--- Required action A ---
Duplicate every line of the rows below exactly, leaving the pictures out of your answer.

--- Selected extract ---
20 August 2007

Remember the Vericomm credit card management scam? Kelly Ayotte blew it off because she hates KingCast, but Boston area attorneys are very interested.

Just getting caught up on old blog posts and what do I see about the Vericomm Scam:

Chris,
I am very interested in what more you have found out about this scam. I am an attorney in Boston and have a client who just presented me with a very similar set of facts regarding MBF Leasing, Vericomm, and a contract for credit card services. Send me an email when you get a moment: r[blankety-blank]pc.com
[Blank]
By Anonymous, at 1:11 PM

We are from Texas and the same thing happened to my sister. The business that fronted for MBF Leasing was Integrity of Texas. But it is the same. IT is all over. I was in Lousiana and someone was talking about the same thing happening to them another front company but MBF or Northern Leasing was behind it.
By Cynthia Homuth, at 10:29 AM

But what did Kelly do, despite the fact that there are lawsuits going on all over the country for false and deceptive practices?

She dismissed the complaint a couple of weeks ago instead of talking with the 4 merchants I have spoken with who are ready to talk to her about it. She apparently doesn't appreciate that pending RSA 91-A Right-to-Know litigation in the Franconia shooting tragedy, or the Ethics Complaint I filed against her that coughed up 3 new witness interviews. One of those interviews shows that Gregory W. Floyd, at 49 years of age, told Sam Stephenson he did 3 tours of Vietnam, which may provide a reasonable trier of fact some basis to discount his credibility about the events of 5/11.

I told you she's a big business dupe, unethical and will do whatever it takes to keep the little guy down almost every time, the exception being the data mining case, in which drug companies prey on the American Public and get them hooked on drugs like Oxycontin.

6 comments:

Christopher King said...

--- Required action B ---
Set down the passage of the blog post above word for word, starting with "20 August 2007" and going on through "was behind it.".

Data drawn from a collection

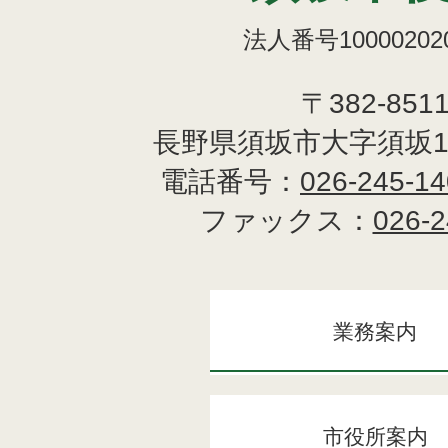
法人番号100002020
〒382-851
長野県須坂市大字須坂1
電話番号：
026-245-1
ファックス：
026-2
業務案内
市役所案内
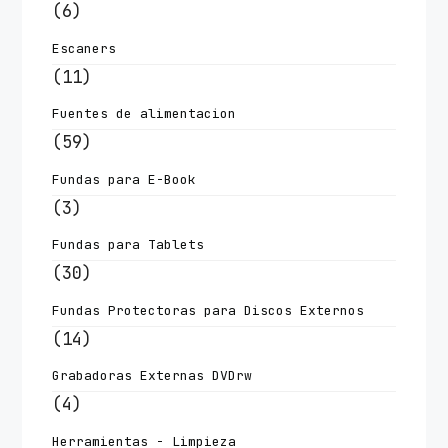
(6)
Escaners
(11)
Fuentes de alimentacion
(59)
Fundas para E-Book
(3)
Fundas para Tablets
(30)
Fundas Protectoras para Discos Externos
(14)
Grabadoras Externas DVDrw
(4)
Herramientas - Limpieza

--- Solution A ---
法人番号100002020
〒382-851
長野県須坂市大字須坂1
電話番号：
026-245-1
ファックス：
026-2
業務案内
市役所案内
(6)
Escaners
(11)
Fuentes de alimentacion
(59)
Fundas para E-Book
(3)
Fundas para Tablets
(30)
Fundas Protectoras para Discos Externos
(14)
Grabadoras Externas DVDrw
(4)
Herramientas - Limpieza

--- Solution B ---
20 August 2007

Remember the Vericomm credit card management scam? Kelly Ayotte blew it off because she hates KingCast, but Boston area attorneys are very interested.

Just getting caught up on old blog posts and what do I see about the Vericomm Scam:

Chris,
I am very interested in what more you have found out about this scam. I am an attorney in Boston and have a client who just presented me with a very similar set of facts regarding MBF Leasing, Vericomm, and a contract for credit card services. Send me an email when you get a moment: r[blankety-blank]pc.com
[Blank]
By Anonymous, at 1:11 PM

We are from Texas and the same thing happened to my sister. The business that fronted for MBF Leasing was Integrity of Texas. But it is the same. IT is all over. I was in Lousiana and someone was talking about the same thing happening to them another front company but MBF or Northern Leasing was behind it.